Copy every line of the data exactly, keeping out any picture.

**Material for this task**.
--- START ---

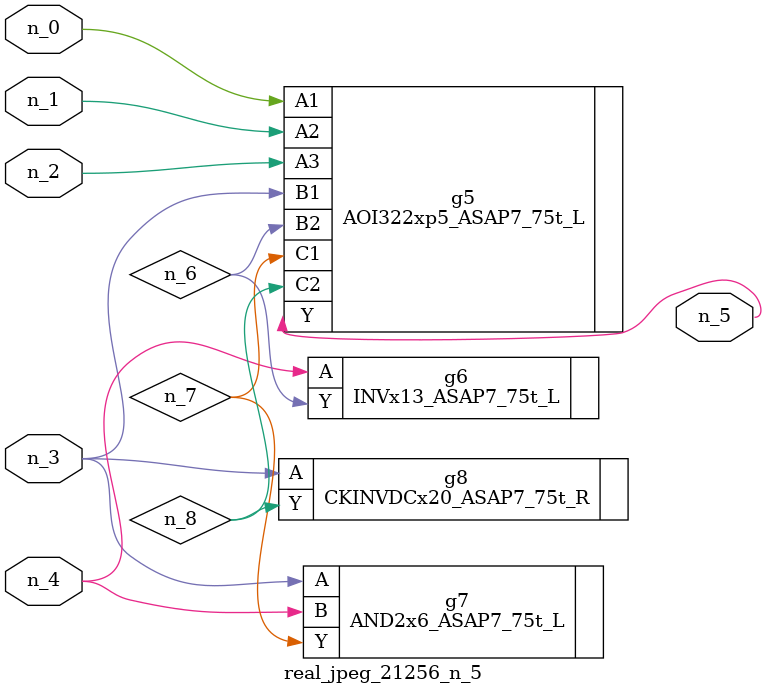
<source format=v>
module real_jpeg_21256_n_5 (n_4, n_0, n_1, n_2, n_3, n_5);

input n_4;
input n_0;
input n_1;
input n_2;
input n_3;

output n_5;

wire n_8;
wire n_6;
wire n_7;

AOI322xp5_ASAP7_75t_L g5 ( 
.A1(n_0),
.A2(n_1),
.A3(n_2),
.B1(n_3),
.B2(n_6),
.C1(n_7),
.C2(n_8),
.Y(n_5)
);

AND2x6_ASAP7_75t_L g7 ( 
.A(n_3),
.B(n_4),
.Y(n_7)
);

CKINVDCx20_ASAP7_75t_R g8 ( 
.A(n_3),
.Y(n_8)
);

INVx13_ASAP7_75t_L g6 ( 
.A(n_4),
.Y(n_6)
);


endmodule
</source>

--- END ---

**Task result**.
<source format=v>
module real_jpeg_21256_n_5 (n_4, n_0, n_1, n_2, n_3, n_5);

input n_4;
input n_0;
input n_1;
input n_2;
input n_3;

output n_5;

wire n_8;
wire n_6;
wire n_7;

AOI322xp5_ASAP7_75t_L g5 ( 
.A1(n_0),
.A2(n_1),
.A3(n_2),
.B1(n_3),
.B2(n_6),
.C1(n_7),
.C2(n_8),
.Y(n_5)
);

AND2x6_ASAP7_75t_L g7 ( 
.A(n_3),
.B(n_4),
.Y(n_7)
);

CKINVDCx20_ASAP7_75t_R g8 ( 
.A(n_3),
.Y(n_8)
);

INVx13_ASAP7_75t_L g6 ( 
.A(n_4),
.Y(n_6)
);


endmodule
</source>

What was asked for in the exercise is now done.